PDI is an enzyme that resides in the endoplasmic reticulum and has the classic function of catalyzing the insertion of disulfide bridges into nascent proteins so that they merge in the correct shape, i.e. so that the amino acid chain folds to form the three-dimensional structure that makes the molecule functional. It is also found in the extracellular space as pecPDI, a pool secreted or bound to the cell surface, in various cell types including platelets and endothelial cells. Studies have shown that pecPDI regulates thrombosis in several models. 

Biochemical and biophysical modifications

To investigate platelet-endothelium interaction in hyperglycemia, the researchers created a model with human umbilical vein endothelial cells cultured in different glucose concentrations to produce normoglycemic and hyperglycemic cells. They assessed PDI’s contribution using whole-cell PDI or pecPDI inhibitors.

The cells were incubated with platelets derived from healthy donors. The platelets adhered almost three times more in hyperglycemic than normoglycemic cells. PDI inhibition reversed this effect, and the researchers concluded that the process is regulated by endothelial pecPDI.

To better understand the result, they investigated biophysical processes such as endothelial cell cytoskeleton remodelling and found that hyperglycemic cells had more well-structured actin filament fibres than normoglycemic cells. They also measured the production of hydrogen peroxide, an oxidizing compound, because reactive oxygen species are mediators of cytoskeleton reorganization and cell adhesion—hyperglycemic cells produced twice as much hydrogen peroxide as normoglycemic cells.

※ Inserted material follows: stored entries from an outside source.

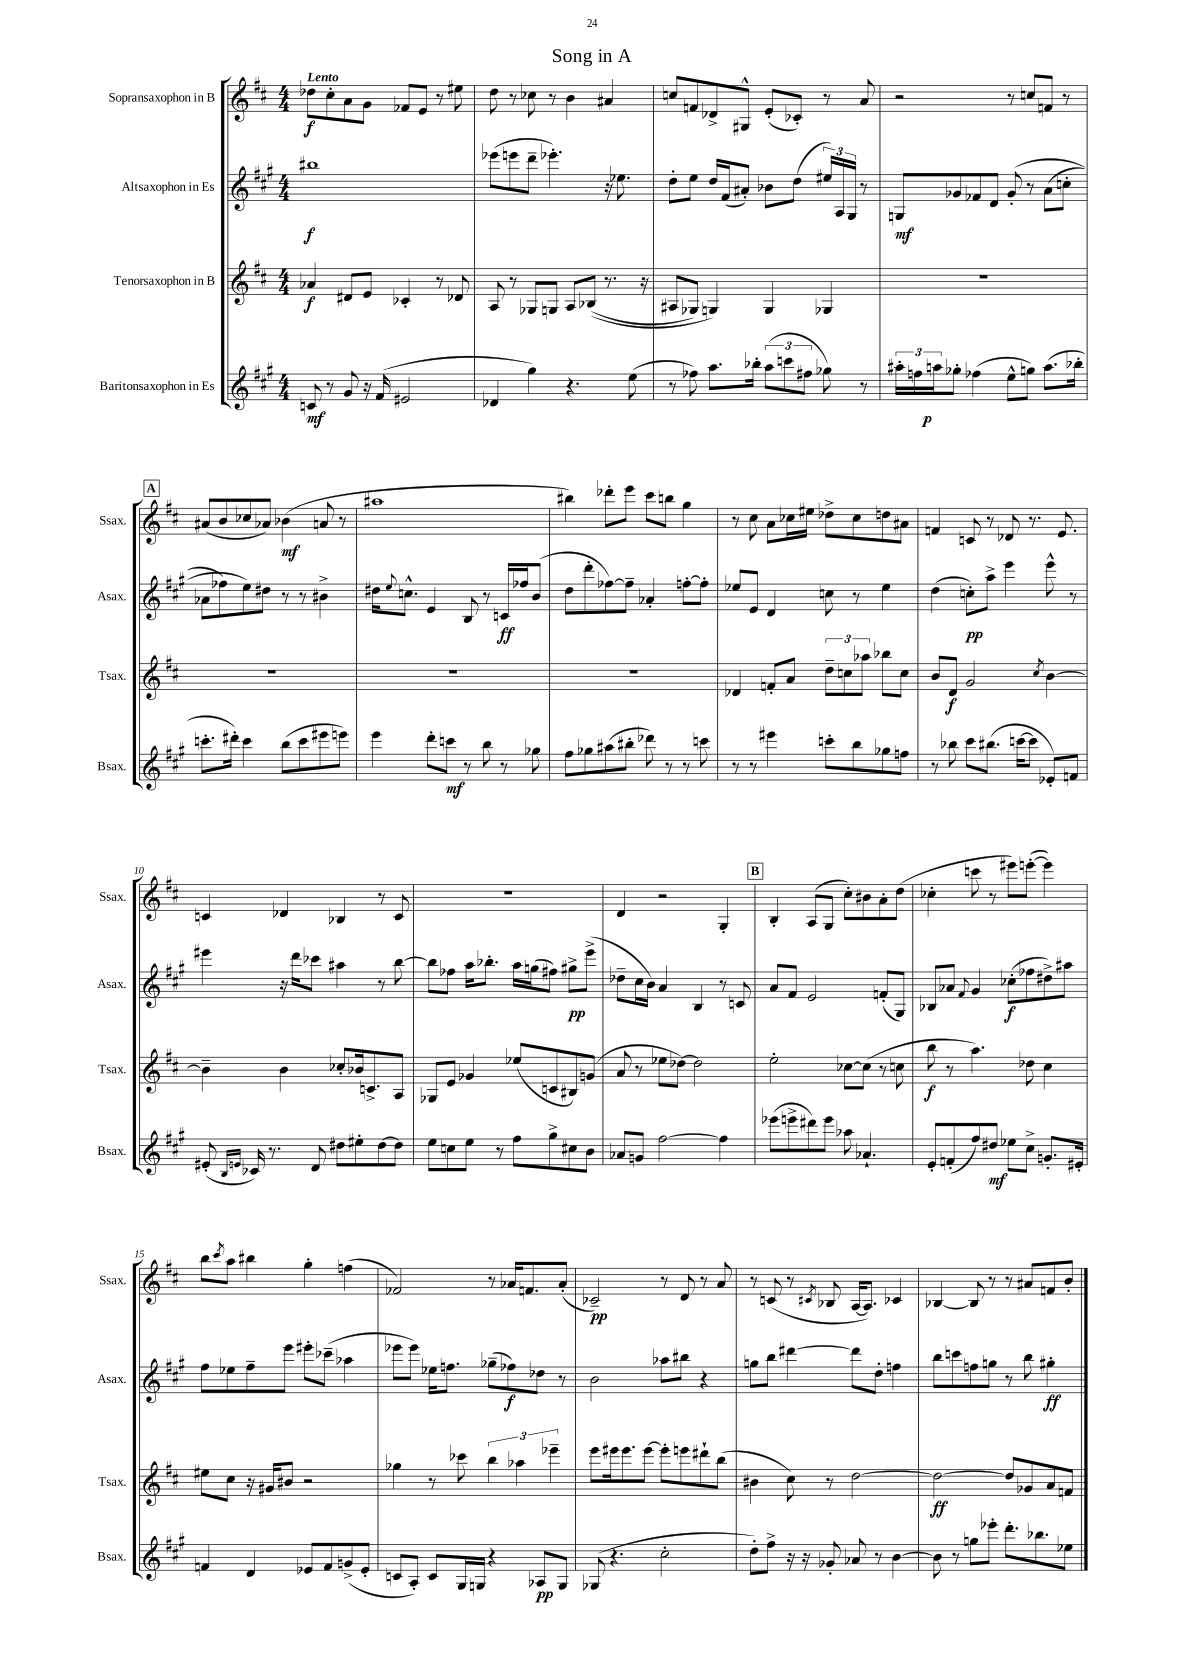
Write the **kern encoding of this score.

**kern	**kern	**kern	**kern
*staff4	*staff3	*staff2	*staff1
*clefG2	*clefG2	*clefG2	*clefG2
*k[f#c#g#]	*k[f#c#]	*k[f#c#g#]	*k[f#c#]
*M4/4	*M4/4	*M4/4	*M4/4
8c	4a-	1bb#	8dd-
8r	.	.	8cc#'
8g#	8d#	.	8a
16r	8e	.	8g
(16f#	.	.	.
2e#	4c-'	.	8f-
.	.	.	8e
.	8r	.	8r
.	8d-	.	8ee#
=	=	=	=
4d-	8A	(8eee-	8dd
.	8r	8eee	8r
4gg#)	8G-	8ddd~	8cc-
.	8G	4.eee-')	8r
4.r	8A	.	4b
.	&((8B-	.	.
.	8.r	16r	4a#
.	.	8.ee-	.
(8ee	.	.	.
.	16r	.	.
=	=	=	=
8r	8A#	8dd'	8cc
8ff-)	8G-)	8ee	8f
8.aa	4G&)	16dd	8d-^
.	.	(16f#	.
.	.	8a#')	8G#^^
16bb-'	.	.	.
(12aa	4G	8b-	(8e'
12ccc	.	.	.
.	.	(8dd	8c-')
12ff#	.	.	.
8gg-)	4G-	24ee#)	8r
.	.	24A	.
.	.	24G#	.
8r	.	8r	8a
=	=	=	=
24aa#'	1r	8G	2r
24ff	.	.	.
24aa	.	.	.
8gg-'	.	8g-	.
(4ff-	.	8f-	.
.	.	8d	.
8ee^^	.	&(8g-'	8r
8gg)	.	8r	8cc
(8.aa	.	(8a	8f
.	.	8cc'	8r
16bb-'	.	.	.
=	=	=	=
8.ccc'	1r	8a-	(8a#
.	.	8ff-)	8b
16ddd#')	.	.	.
4ccc	.	8ee&)	8cc-
.	.	8dd#	8a-)
(8bb	.	8r	(4b-
8ccc	.	8r	.
8eee#	.	4b#^	8a
8eee)	.	.	8r
=	=	=	=
4eee	1r	16dd#	1aa#
.	.	8qqee	.
.	.	8.cc^^	.
8ddd'	.	4e	.
8ccc	.	.	.
8r	.	8B	.
8bb	.	8r	.
8r	.	16c	.
.	.	16ff-	.
8gg-	.	(8b	.
=	=	=	=
8ff#	1r	8dd	4bb#)
8gg-	.	8ddd'	.
(8aa#	.	[8ff-)	8ddd-'
8bb#'	.	8ff-~]	8eee
8ddd-)	.	4a-'	8ccc#
8r	.	.	8bb
8r	.	[8ff'	4gg
8ccc	.	8ff']	.
=	=	=	=
8r	4d-	8ee-	8r
8r	.	8e	8cc#
4eee#	8f'	4d	8a
.	8a	.	16cc-
.	.	.	16ee#
8ccc'	12dd~	8cc	8dd-^
.	12cc	.	.
8bb	.	8r	8cc-
.	12aa-	.	.
8gg-	8bb-	4ee-	8dd
8ff	8cc	.	8a#
=	=	=	=
8r	8b	(4dd	4f
8bb-	8d	.	.
8ccc#	2g	8cc')	8c
(8.bb#	.	8aa^	8r
.	.	4eee	8d-
[16ccc	.	.	.
8ccc]	.	.	8.r
.	8qcc#	.	.
8e-')	[4b	8eee^^	.
.	.	.	8.e
8f	.	8r	.
=	=	=	=
(8e#'	4b~]	4eee#	4c
16qqB	.	.	.
16qqe	.	.	.
16c-)	.	.	.
8.r	.	.	.
.	4b	16r	4d-
.	.	16ddd	.
8d	.	8ccc-	.
8dd#	8cc-'	4aa#	4B-
8ee#'	16b-	.	.
.	8.c^	.	.
[8dd#	.	8r	8r
8dd#]	8A	[8bb	8c
=	=	=	=
8ee	8G-	8bb]	1r
8cc	8e	8ff-	.
8ee	4g-	16aa	.
.	.	8.bb-'	.
8r	.	.	.
8ff#	(8ee-	16aa	.
.	.	(16gg	.
8gg#^	8c	8ff#)	.
8cc#	8B#)	8gg#^	.
8b	(8g	(8eee^	.
=	=	=	=
8a-	8a	8dd-~	4d
8g	8r	16cc#	.
.	.	16b)	.
[2ff#	8ee-	4a	2r
.	[8dd-)	.	.
.	2dd-]	4B	.
4ff#]	.	8r	4G'
.	.	8c	.
=	=	=	=
(8eee-	2ee'	8a	4B'
8eee^	.	8f#	.
8ddd#)	.	2e	(8A
8eee	.	.	8G
8aa-	[8cc-	.	8cc#')
4.a-`	(8cc-]	.	8b#
.	8r	(8f'	8a'
.	8cc	8G#)	(8dd
=	=	=	=
8e'	8bb	8B-	4cc-'
(8f'	8r	8a-	.
.	.	8qqf#	.
8ff#)	4.aa)	4g#	8ccc
8dd#	.	.	8r
8ee-	.	(8cc-'	8eee#)
8cc#^	8dd-	8ff-	([8eee'
8.g'	4cc#	8dd#^)	4eee])
.	.	8aa#	.
16e#'	.	.	.
=	=	=	=
4f	8ee#	8ff#	8bb
.	.	.	8qccc#
.	8cc#	8ee-	8aa
4d	16r	8ff#~	4bb#
.	16g#	.	.
.	8b#	8eee	.
8e-	2r	8eee#'	4gg'
8f	.	(8ccc-~	.
(8g^	.	4aa-	(4ff
8e-'	.	.	.
=	=	=	=
8c	4gg-	8eee-	2f-)
8A')	.	8eee-)	.
8c	8r	16ee-	.
.	.	8.ff	.
16G#	8ccc-	.	.
16G	.	.	.
4r	6bb	(8gg-~	8r
.	.	8ff-)	16a-
.	6aa-	.	.
.	.	.	8.f
8A-	.	8dd-	.
.	6eee-~	.	.
8G	.	8r	(8a-'
=	=	=	=
(8G-	8eee	2b	2c-~)
4.r	16eee#	.	.
.	8.eee#	.	.
.	[8eee#	.	.
2cc#'	8eee#']	8aa-	8r
.	8eee	8bb#	8d
.	8ddd#`	4r	8r
.	(8bb	.	8a
=	=	=	=
8dd')	4b#	8gg	8r
8ff#^	.	8bb	(8c
16r	8cc#)	[4ddd#	8r
16r	.	.	.
.	.	.	8qc#
8g-'	8r	.	8B-
8a-	[2dd	8ddd#]	[16A
.	.	.	8.A])
8r	.	8dd'	.
[4b	.	4ff	4c-
=	=	=	=
8b]	2dd_	8bb	[4B-
8r	.	8ccc	.
8gg	.	8ff	8B-]
8eee-'	.	8gg	8r
8.ddd'	8dd]	8r	8r
.	8g-	8bb	8a#
8.bb-	.	.	.
.	8a	4gg#'	8f
8ee-	8f	.	8b'
==	==	==	==
*-	*-	*-	*-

The researchers then investigated whether cytoskeleton reorganization affected cell membrane stiffness since substrate stiffness increases platelet adhesion. Using atomic force microscopy, they demonstrated that hyperglycemic cells were stiffer than normoglycemic cells.

The microscope images also showed the formation of cell elongations with extracellular vesicles that appeared to separate from the elongations. This observation led the researchers to investigate the secretome – the set of proteins secreted by an organism into the extracellular space – to find out whether it included proteins that enhanced platelet adhesion. “The purpose of this experiment was to detect proteins exclusively expressed by or present in hyperglycemic cells and not in controls or cells treated with PDI inhibitors,” Gaspar explained.

They found 947 proteins in the secretome, from which they selected eight with a role in cellular adhesion. They then silenced gene expression for three of these proteins using RNA interference and arrived at two proteins, SLC3A2 and LAMC1, as modulators of platelet adhesion. SLC3A2 is a membrane protein, and LAMC1 is the gamma subunit of laminin 1, a key extracellular matrix component.